** YOUR INSTRUCTIONS **
Go through the lines below and copy each one that holds the string "indicated".

----- WORKING DATA

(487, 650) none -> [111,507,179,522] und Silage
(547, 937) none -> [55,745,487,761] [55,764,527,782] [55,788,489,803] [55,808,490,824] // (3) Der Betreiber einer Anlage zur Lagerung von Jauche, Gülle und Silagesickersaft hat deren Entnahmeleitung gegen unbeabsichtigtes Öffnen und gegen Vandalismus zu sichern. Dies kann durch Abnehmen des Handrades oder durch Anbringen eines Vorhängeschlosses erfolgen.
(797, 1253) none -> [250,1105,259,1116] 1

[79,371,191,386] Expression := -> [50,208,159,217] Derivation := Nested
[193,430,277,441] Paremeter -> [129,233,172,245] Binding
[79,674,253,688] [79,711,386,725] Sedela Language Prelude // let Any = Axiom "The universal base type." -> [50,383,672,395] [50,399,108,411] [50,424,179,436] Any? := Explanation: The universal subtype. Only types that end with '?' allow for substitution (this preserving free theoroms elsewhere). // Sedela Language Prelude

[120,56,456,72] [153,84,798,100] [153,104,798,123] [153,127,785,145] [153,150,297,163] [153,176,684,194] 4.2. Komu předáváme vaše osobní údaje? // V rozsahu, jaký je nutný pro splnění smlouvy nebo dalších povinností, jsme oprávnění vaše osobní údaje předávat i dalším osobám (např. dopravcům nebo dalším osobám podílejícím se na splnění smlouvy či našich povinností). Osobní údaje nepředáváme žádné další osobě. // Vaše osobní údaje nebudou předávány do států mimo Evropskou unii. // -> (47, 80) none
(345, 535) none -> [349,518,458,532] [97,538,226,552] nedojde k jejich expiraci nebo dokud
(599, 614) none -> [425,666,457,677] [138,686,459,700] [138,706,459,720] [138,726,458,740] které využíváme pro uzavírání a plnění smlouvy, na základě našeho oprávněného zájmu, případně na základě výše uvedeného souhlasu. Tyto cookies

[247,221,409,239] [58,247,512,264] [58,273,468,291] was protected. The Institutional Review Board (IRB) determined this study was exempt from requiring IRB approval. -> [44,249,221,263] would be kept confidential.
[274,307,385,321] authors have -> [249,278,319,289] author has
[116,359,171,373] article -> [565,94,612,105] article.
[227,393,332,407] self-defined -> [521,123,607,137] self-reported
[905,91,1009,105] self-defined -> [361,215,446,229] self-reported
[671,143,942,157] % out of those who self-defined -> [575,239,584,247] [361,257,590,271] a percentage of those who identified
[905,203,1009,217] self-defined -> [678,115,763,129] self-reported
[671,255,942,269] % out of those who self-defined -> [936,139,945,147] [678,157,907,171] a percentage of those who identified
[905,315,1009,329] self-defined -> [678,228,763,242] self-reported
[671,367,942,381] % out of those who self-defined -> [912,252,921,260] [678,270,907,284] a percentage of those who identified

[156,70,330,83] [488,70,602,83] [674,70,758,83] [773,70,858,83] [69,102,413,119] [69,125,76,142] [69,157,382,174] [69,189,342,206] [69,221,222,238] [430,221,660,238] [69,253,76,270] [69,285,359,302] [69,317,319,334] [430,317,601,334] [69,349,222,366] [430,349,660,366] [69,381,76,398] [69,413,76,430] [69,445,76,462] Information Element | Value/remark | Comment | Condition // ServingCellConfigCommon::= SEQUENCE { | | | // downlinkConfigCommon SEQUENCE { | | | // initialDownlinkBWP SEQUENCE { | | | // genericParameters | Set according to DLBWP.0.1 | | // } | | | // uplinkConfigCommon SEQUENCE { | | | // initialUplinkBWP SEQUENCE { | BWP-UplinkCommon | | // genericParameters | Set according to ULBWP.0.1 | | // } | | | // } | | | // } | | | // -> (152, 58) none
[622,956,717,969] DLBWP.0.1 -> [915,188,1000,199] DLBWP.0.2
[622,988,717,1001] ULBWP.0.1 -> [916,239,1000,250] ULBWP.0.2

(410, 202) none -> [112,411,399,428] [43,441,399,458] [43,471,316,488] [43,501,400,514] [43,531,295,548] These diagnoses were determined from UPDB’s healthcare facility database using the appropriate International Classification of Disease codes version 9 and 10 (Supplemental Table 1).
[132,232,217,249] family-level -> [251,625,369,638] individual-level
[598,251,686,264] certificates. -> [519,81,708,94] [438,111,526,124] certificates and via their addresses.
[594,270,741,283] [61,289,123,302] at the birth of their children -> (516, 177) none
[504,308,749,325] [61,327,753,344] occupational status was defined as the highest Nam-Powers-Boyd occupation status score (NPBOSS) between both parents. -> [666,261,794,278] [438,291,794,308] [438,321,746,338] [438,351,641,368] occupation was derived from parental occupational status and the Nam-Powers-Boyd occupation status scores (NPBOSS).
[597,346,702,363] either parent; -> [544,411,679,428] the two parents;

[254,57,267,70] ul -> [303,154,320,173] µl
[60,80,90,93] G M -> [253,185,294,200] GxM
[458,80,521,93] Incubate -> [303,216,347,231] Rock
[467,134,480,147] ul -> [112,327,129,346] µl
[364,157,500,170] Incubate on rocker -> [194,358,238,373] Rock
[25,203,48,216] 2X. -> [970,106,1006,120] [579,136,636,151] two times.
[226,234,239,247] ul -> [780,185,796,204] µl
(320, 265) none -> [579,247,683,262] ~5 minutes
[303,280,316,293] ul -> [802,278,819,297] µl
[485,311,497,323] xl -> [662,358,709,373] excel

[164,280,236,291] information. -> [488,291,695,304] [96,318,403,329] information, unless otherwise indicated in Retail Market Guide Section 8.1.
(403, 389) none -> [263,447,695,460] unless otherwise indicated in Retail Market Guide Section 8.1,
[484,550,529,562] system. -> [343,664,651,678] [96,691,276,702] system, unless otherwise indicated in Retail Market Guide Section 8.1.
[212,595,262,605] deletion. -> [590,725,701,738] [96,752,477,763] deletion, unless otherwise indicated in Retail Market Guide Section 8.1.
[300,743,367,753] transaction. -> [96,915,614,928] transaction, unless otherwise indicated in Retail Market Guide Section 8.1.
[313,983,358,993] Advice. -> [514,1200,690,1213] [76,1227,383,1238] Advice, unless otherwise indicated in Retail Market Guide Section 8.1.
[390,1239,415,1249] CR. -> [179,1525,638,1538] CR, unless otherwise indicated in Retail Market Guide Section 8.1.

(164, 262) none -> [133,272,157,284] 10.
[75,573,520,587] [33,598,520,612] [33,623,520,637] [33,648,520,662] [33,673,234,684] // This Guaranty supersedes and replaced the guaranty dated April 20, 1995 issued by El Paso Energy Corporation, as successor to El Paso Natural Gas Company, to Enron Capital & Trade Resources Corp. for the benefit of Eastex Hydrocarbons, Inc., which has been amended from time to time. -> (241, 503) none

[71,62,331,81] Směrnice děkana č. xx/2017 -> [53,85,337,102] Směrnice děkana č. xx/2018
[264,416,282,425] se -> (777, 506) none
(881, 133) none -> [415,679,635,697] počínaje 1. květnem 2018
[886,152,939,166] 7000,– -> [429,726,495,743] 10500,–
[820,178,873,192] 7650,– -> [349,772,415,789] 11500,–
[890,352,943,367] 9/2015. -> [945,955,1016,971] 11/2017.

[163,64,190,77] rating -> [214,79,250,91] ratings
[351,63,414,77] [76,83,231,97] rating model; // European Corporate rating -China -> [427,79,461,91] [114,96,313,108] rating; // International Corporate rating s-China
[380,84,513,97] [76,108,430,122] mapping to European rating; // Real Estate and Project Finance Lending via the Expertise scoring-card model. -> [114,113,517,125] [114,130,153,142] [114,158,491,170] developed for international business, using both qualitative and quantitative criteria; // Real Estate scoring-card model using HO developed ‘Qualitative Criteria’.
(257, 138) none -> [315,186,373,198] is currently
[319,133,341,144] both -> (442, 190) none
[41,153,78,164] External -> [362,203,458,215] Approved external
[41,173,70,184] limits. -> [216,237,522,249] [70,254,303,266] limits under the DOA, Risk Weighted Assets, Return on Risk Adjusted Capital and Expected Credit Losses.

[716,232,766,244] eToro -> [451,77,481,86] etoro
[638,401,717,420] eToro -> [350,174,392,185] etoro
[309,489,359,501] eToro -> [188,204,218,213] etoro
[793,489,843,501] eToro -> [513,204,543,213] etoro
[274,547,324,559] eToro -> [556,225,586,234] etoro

----------

** RESULT OF THIS TASK **
[164,280,236,291] information. -> [488,291,695,304] [96,318,403,329] information, unless otherwise indicated in Retail Market Guide Section 8.1.
(403, 389) none -> [263,447,695,460] unless otherwise indicated in Retail Market Guide Section 8.1,
[484,550,529,562] system. -> [343,664,651,678] [96,691,276,702] system, unless otherwise indicated in Retail Market Guide Section 8.1.
[212,595,262,605] deletion. -> [590,725,701,738] [96,752,477,763] deletion, unless otherwise indicated in Retail Market Guide Section 8.1.
[300,743,367,753] transaction. -> [96,915,614,928] transaction, unless otherwise indicated in Retail Market Guide Section 8.1.
[313,983,358,993] Advice. -> [514,1200,690,1213] [76,1227,383,1238] Advice, unless otherwise indicated in Retail Market Guide Section 8.1.
[390,1239,415,1249] CR. -> [179,1525,638,1538] CR, unless otherwise indicated in Retail Market Guide Section 8.1.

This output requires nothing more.